Lines to return, exactly: from the line with "- Hide the face" to the line with "drag(977, 359, 977, 423)" in the entries below, both included.

**The input**

· · ·

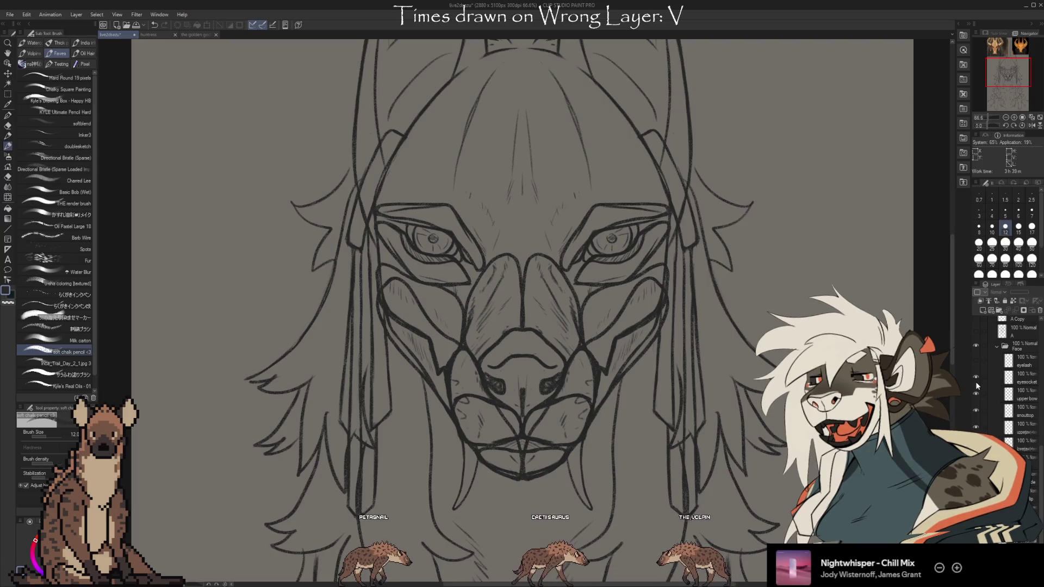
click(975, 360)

· · ·

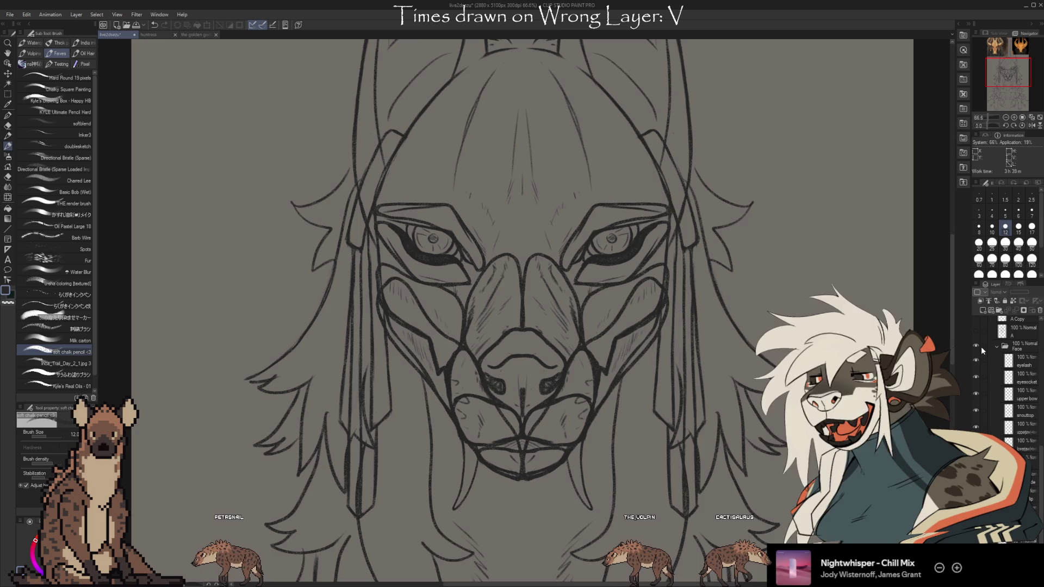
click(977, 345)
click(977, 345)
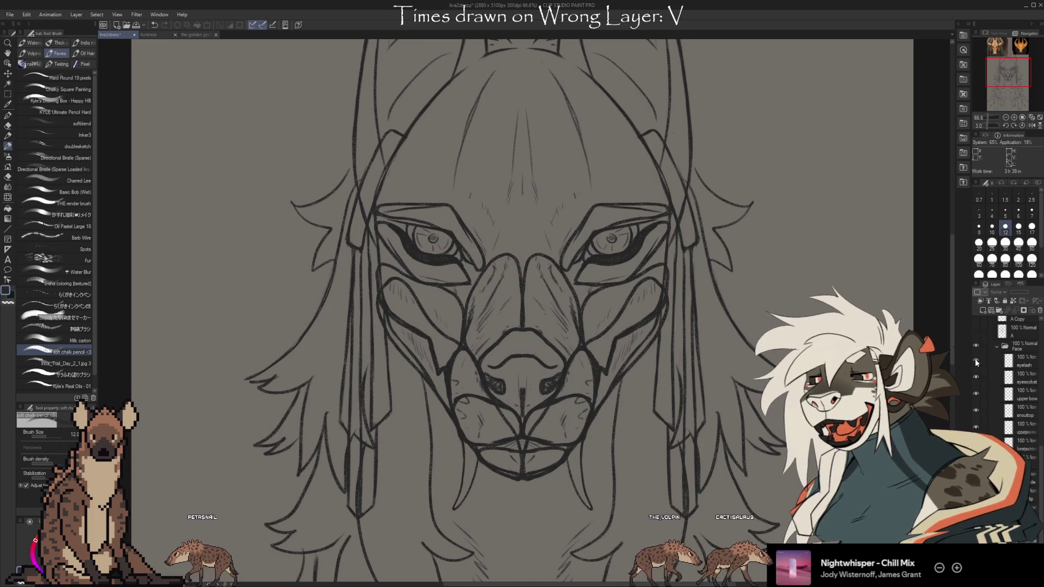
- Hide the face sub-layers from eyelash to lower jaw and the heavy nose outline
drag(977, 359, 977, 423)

· · ·

**Worked solution**
- Hide the face sub-layers from eyelash to lower jaw and the heavy nose outline
drag(977, 359, 977, 423)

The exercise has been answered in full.